+++ Selected extract
When I look at generational leaps in compressor efficiency, they seem to contribute roughly 1/3rd the thrust which the generational leap in turbine inlet temperature contributes.
This intuitively makes sense to me given how close compressor efficiency is near the theoretical maximum, while turbine inlet temperatures seem significantly below the theoretical maximum of about 2000°C, the peak temperature achievable with the fuel.
You gotta take a step back and first ask how it is that you are increasing the TIT. There are only two ways. One is more stoichiometrically efficient.Since no engine can withstand that temperature, the combustion gas is diluted with excess air to cool it down. This excess air has to go through the compressor, which eats a lot of mechanical energy the turbine has to extract.
If we could raise the allowable TIT to 2200°C, we would need zero excess air for cooling, thus raising TIT is a massive thrust increase because it also cuts down on the energy we need to dump into the compressor to get that cooling air into the engine in the first place.
Forcing that air through the engine core without combusting it is a high parasitic load compared to the thrust it delivers. If we instead combusted this cooling air as well, or pushed it with a fan around the engine, the efficiency would go up dramatically.
Specific thrust is not a performance result, it is a design choice you pick for the speed regime you want your plane to operate in.
We had Mach 3 planes in the 1950's, they had terrible thrust to weight ratios and terrible fuel economy but high specific thrust for the high speed regime they were designed to perform in.
It is not a metric to judge the sophistication of the engine technology, but merely the design speed of the plane the engine was build for.
Higher specific thrust is a performance result if you are physically constrained by other parameters like say how big you want your engine to be.
Firstly, you cannot get effective combustion without air compression, so in fact the compressor performance is *essential* to the meaningful work you do. Secondly, a sizable portion of your *thrust* (remember what we care about ultimately is the force of the exhaust mass for an engine) is coming purely from air compression and re-expansion, aka increasing the pressure on your air stream from the inlet and then letting it expand at the outlet. That's how a fan works. If that weren't fundamentally true a high bypass engine couldn't be efficient.On the contrary, the opposite is the case. The compressor outlet temperature is always higher than we want, it reduces performance significantly.
++++++
Pick up the discussion of jet engine thrust above and extend it beyond its final sentence.
+++ Entries supplied
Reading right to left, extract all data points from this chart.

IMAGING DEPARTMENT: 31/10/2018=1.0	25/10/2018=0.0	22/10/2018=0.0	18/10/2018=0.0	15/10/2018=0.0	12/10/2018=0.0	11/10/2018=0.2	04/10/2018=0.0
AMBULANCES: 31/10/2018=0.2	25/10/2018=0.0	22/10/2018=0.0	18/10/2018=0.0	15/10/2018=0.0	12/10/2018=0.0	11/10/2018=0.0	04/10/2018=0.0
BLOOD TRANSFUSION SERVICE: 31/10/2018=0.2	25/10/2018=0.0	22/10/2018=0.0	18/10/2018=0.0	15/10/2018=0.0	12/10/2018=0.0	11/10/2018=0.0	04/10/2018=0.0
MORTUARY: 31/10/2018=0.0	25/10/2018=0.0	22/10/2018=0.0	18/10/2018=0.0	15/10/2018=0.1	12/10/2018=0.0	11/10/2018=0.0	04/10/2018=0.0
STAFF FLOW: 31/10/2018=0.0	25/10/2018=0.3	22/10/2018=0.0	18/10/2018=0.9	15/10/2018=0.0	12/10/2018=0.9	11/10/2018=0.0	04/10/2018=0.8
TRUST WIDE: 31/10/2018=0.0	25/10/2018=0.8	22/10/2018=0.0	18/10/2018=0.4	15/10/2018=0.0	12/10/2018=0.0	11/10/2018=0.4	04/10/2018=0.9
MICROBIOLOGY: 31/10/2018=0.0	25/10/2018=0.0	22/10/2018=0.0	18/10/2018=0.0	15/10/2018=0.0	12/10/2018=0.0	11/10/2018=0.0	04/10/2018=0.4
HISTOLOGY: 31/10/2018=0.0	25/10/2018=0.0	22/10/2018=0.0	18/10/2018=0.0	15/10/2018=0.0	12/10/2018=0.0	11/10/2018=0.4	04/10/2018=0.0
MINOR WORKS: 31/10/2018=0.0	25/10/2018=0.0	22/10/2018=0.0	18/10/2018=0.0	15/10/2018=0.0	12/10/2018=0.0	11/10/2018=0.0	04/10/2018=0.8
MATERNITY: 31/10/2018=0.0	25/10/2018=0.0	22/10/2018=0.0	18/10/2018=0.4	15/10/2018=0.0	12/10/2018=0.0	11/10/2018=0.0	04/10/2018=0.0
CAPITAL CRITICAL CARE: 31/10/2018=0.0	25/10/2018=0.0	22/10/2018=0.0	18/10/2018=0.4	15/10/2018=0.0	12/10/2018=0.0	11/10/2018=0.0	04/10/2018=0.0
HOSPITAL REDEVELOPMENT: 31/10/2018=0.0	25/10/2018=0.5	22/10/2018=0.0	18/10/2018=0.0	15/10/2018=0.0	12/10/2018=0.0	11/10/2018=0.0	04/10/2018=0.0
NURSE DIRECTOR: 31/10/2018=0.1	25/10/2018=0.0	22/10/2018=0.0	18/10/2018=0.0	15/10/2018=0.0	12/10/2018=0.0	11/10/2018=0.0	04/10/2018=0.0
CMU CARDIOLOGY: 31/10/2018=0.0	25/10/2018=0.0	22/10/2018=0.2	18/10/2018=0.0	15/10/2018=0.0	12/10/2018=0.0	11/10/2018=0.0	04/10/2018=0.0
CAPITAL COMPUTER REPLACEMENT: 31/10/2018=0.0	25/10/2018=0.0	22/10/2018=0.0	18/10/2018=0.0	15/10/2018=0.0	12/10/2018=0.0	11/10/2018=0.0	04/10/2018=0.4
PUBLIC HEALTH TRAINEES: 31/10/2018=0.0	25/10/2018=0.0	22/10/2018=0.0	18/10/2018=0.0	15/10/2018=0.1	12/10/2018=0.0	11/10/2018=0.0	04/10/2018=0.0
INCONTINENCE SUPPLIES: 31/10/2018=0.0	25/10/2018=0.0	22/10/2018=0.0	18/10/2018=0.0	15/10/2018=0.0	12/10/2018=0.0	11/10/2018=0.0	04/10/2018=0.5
++++++
*Response:*
The limiting factor is the turbine inlet temperature, so you can only raise the temperature until you hit that.
The hotter your compressor outlet temperature is, the less fuel you can inject into it to generate work.
For this reason high efficiency industrial gas turbines, which do not have the same size and weight constraints of a plane engine, use intercoolers to cool the air after compression to increase efficiency.
The compressor does not do useful work by heating the air, on the contrary, it prevents useful work from being done.
But third and most importantly, if the TIT is the hard design constraint, are you getting more work per unit of air mass out of a hotter compressor outlet on a lower fuel mix or a cooler compressor outlet on a higher fuel mix? Combustion does not extract the same energy at all starting temperatures and pressures. You have to factor in combustion efficiency envelopes too. Stoichiometric efficiency is not a static fixed value at all temperature and pressure values. That's the part you guys aren't thinking about.
I do not want to seem offensive but you seem to have a fundamental misunderstanding when it comes to the thermodynamic fundamentals.
And I do not want to seem offensive but it seems you have missed some thermodynamic fundamentals.